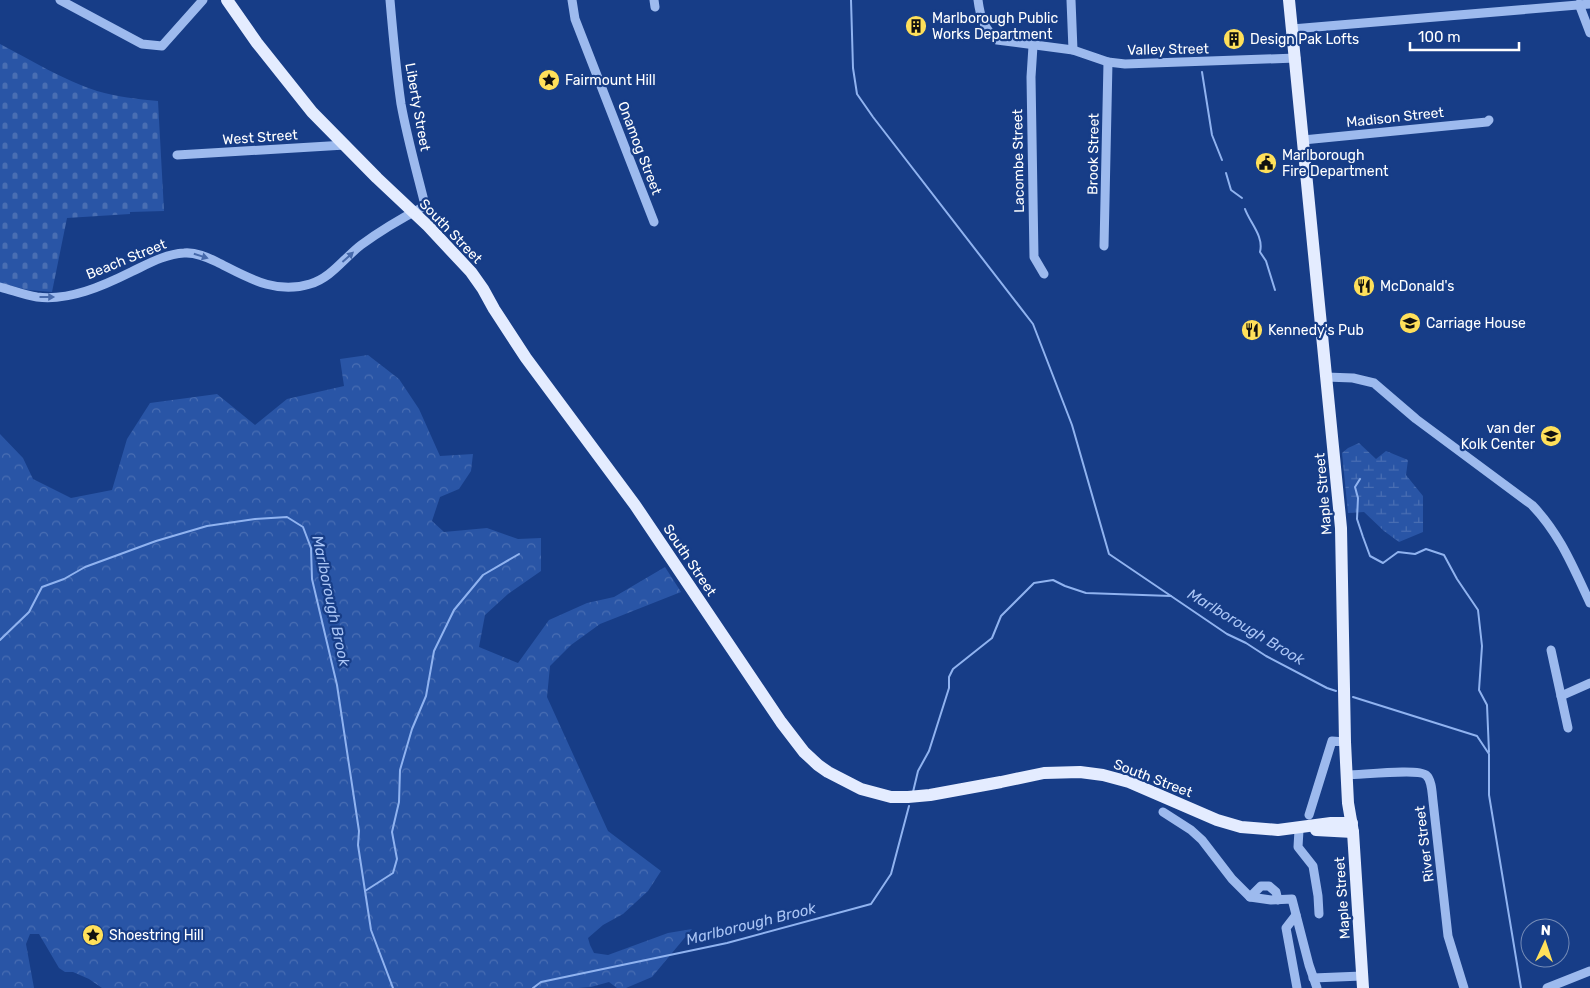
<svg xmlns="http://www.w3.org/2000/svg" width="1590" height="988" viewBox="0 0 1590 988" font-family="Rubik,sans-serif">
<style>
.forest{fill:url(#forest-crowns)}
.wetland{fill:url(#wetland-marsh)}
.cemetery{fill:url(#cemetery-stones)}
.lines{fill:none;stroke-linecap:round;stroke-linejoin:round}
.stream{stroke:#90b3f0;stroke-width:2}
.minor{stroke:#9dbaee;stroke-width:9}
.major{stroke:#e4ecff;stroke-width:12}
.oneway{fill:#4669ab}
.labels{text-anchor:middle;stroke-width:4.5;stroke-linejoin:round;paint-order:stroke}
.poi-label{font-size:14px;fill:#fff;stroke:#173d87;text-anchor:start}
.street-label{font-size:14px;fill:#fff;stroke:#173d87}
.water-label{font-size:15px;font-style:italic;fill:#a9c4f5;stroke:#173d87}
</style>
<defs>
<pattern id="forest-crowns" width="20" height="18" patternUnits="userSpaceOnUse" patternTransform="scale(1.25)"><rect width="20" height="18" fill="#2955a6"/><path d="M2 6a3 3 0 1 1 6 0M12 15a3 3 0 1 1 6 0" fill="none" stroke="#496eb3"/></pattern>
<pattern id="wetland-marsh" width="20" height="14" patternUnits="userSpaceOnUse" patternTransform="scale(1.25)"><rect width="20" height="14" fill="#2955a6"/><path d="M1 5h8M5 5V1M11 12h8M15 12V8" fill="none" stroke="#496eb3"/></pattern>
<pattern id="cemetery-stones" width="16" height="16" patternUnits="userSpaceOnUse" patternTransform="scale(1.25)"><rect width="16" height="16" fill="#2955a6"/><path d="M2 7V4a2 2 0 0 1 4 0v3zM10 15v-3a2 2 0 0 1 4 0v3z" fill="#496eb3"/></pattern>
</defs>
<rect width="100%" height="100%" fill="#173d87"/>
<polygon class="forest" points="368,355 399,379 419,409 440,456 473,454 471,471 459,489 440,497 432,521 444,532 487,528 518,539 541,538 541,571 508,594 485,615 479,647 518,663 549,620 587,603 614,597 665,567 681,592 600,624 571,645 550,666 547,697 608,831 661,871 648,891 623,914 603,925 588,938 590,945 594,953 608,955 668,933 692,929 652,977 626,988 617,988 609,982 591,987 578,988 102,988 89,979 73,972 65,972 59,968 39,934 30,934 26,944 34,988 0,988 0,434 23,458 33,479 71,498 112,490 127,439 150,403 217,394 255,425 287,399 344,386 340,359"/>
<polygon class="wetland" points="1359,443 1376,459 1386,451 1408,460 1406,475 1423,496 1423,532 1399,542 1384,531 1364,512 1348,513 1342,453 1348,448"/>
<path class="cemetery" d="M 0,44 C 31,60 63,80 97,91 C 117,97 137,99 158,101 L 164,211 L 130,212 L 130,214 L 67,218 L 52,292 L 28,290 L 0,283 Z"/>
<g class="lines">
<g class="stream">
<polyline points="851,0 853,68 857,94 873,117 1033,324 1072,425 1109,554 1171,596"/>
<polyline points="1202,72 1212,135 1222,160"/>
<polyline points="1226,173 1231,190 1242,198"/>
<path d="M 1245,209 C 1250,223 1264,236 1260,252 L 1266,261 L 1275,290"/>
<polyline points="1360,479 1355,487 1358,498 1357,519 1363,537 1370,556 1383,563 1398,552 1415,554 1426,549 1444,555 1457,579 1478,610 1482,646 1479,690 1487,705 1489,752"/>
<polyline points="0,640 29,612 42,587 64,579 85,567 156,541 207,526 255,519 287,517 303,527 311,548 312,579 337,685 359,831 358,845 371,930 393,988"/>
<polyline points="1353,697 1477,736 1489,754 1489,795 1521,988"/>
<polyline points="913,792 918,771 929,751 949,688 949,677 953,669 992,638 1001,616 1034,583 1053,580 1065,586 1086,593 1171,596 1227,634 1246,643 1266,656 1327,688 1336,691"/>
<polyline points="365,891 393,873 397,859 392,832 399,802 400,770 412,729 426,696 434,651 454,610 483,575 519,554"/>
<polyline points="533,988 541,982 727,943 871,904 891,874 909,806"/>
</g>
<g class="minor">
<polyline points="60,0 142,44 162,46 203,0"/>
<polyline points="572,0 575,19 654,222"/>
<polyline points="654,0 655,7"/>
<path d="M 978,0 C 980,16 984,29 997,40 L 1073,50 L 1108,62 L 1125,64 L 1296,58"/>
<polyline points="1071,0 1073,50"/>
<polyline points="1579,4 1590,33"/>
<polyline points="1292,29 1590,4"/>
<polyline points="1033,46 1031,77 1034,257 1044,274"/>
<polyline points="1303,140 1487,122 1489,120"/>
<polyline points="177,155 345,145"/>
<polyline points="1104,246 1108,62"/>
<path d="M 0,287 C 12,290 24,295 37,297 C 69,301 103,286 131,272 C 148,264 165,254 184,253 C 196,252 207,257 217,262 C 247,277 275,295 310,284 C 331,278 344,258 361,245 C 380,231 402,218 423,207 L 424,201 C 416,169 407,137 401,104 C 396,69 393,35 390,0"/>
<path d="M 1326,377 L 1353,378 L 1374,383 L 1416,419 L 1532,505 C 1560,534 1573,567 1590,603"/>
<polyline points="1551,650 1568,728"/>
<polyline points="1561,696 1590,683"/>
<path d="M 1347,775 C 1361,775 1418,768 1426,775 C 1432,780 1432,793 1433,801 L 1448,936 L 1464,988"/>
<polyline points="1163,812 1191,830 1202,840 1232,879 1250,897 1271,900 1292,899 1309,965 1317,988"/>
<polyline points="1309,815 1332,741 1345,742"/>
<polyline points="1299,830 1298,847 1313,866 1318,896 1319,914"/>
<polyline points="1250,897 1261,886 1269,886 1276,892 1278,900"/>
<polyline points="1296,915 1286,928 1297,988"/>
<polyline points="1313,978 1362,976"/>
<polyline points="1547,988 1590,971"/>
</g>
<g class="major">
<polyline points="227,0 257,43 312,112 377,178 428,226 471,272 483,289 494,309 526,358 635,505 781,722 804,752 818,765 828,772 861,789 891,797 908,797 930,795 1001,782 1044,773 1080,772 1103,775 1129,782 1217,820 1241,827 1278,830 1331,823 1352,823"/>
<polyline points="1289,0 1341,528 1345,742 1348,803 1353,832 1363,988"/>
<polyline points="1316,830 1353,832"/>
</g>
</g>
<defs><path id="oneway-solid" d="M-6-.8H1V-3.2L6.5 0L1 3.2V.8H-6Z" transform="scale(1.25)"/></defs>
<g class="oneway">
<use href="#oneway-solid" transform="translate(201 256) rotate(17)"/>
<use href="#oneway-solid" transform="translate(348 257) rotate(-42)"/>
<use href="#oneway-solid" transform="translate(47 297)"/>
</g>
<defs>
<g id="building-disc" transform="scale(1.125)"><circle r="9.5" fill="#ffe05a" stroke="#173d87"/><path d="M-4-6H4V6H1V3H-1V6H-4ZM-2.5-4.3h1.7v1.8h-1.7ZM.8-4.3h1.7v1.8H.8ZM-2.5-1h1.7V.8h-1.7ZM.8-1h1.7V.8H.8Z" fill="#111"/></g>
<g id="sight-disc" transform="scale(1.125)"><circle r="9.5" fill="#ffe05a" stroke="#173d87"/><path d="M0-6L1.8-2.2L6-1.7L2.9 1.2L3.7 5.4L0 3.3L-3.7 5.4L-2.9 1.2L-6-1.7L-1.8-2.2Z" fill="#111"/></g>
<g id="civic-disc" transform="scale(1.125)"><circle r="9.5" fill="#ffe05a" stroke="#173d87"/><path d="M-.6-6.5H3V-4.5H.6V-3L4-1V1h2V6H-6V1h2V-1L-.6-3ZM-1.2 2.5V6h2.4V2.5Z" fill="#111"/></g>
<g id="restaurant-disc" transform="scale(1.125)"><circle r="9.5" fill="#ffe05a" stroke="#173d87"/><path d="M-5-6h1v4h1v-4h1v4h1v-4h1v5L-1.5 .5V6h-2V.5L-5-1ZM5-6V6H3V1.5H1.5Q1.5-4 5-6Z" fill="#111"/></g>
<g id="school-disc" transform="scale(1.125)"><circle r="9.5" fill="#ffe05a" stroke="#173d87"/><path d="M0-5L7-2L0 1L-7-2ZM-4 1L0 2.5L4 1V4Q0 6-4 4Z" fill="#111"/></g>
</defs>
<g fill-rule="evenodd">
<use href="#building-disc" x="916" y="26"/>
<use href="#building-disc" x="1234" y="39"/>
<use href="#sight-disc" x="549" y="80"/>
<use href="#civic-disc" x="1266" y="163"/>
<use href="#restaurant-disc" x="1364" y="286"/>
<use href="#school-disc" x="1410" y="323"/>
<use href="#restaurant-disc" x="1252" y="330"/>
<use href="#school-disc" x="1551" y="436"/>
<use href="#sight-disc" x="93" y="935"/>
</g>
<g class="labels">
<g class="poi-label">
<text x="932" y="23">Marlborough Public<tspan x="932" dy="16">Works Department</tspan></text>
<text x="1250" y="44">Design Pak Lofts</text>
<text x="565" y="85">Fairmount Hill</text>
<text x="1282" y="160">Marlborough<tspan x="1282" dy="16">Fire Department</tspan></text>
<text x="1380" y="291">McDonald's</text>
<text x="1426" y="328">Carriage House</text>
<text x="1268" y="335">Kennedy's Pub</text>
<text x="1535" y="433" text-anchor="end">van der<tspan x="1535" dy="16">Kolk Center</tspan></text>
<text x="109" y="940">Shoestring Hill</text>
</g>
<g class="street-label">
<text transform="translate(1168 49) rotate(-1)" y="5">Valley Street</text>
<text transform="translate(418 107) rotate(80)" y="5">Liberty Street</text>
<text transform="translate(1395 117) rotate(-6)" y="5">Madison Street</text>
<text transform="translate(260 137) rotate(-4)" y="5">West Street</text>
<text transform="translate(640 148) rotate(69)" y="5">Onamog Street</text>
<text transform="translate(1093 154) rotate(-89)" y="5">Brook Street</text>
<text transform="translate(1018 161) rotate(-91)" y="5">Lacombe Street</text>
<text transform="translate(451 231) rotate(46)" y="5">South Street</text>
<text transform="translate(126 259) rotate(-22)" y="5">Beach Street</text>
<text transform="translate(1323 494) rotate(-95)" y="5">Maple Street</text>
<text transform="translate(690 560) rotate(56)" y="5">South Street</text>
<text transform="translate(1153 778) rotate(21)" y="5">South Street</text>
<text transform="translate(1424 844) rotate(-97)" y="5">River Street</text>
<text transform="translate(1342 898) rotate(-94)" y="5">Maple Street</text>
</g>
<g class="water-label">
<text transform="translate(331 601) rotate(78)" y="5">Marlborough Brook</text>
<text transform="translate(1246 627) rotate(31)" y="5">Marlborough Brook</text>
<text transform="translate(751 924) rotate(-14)" y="5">Marlborough Brook</text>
</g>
</g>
<g transform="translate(1545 943) rotate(3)"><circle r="24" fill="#173d87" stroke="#748bb7"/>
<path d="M0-4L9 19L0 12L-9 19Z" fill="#ffe05a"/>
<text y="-8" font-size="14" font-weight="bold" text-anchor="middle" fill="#ffffff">N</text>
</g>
<path d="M1410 42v8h109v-8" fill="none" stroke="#ffffff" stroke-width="2.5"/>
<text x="1418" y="42" font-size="15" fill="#ffffff" stroke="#173d87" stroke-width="4" paint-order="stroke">100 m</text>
</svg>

***

- PROBLEM REQUIREMENTS -
Count all lines of the data that include "labels". The answer is the number alone.

- TASK RESULT -
2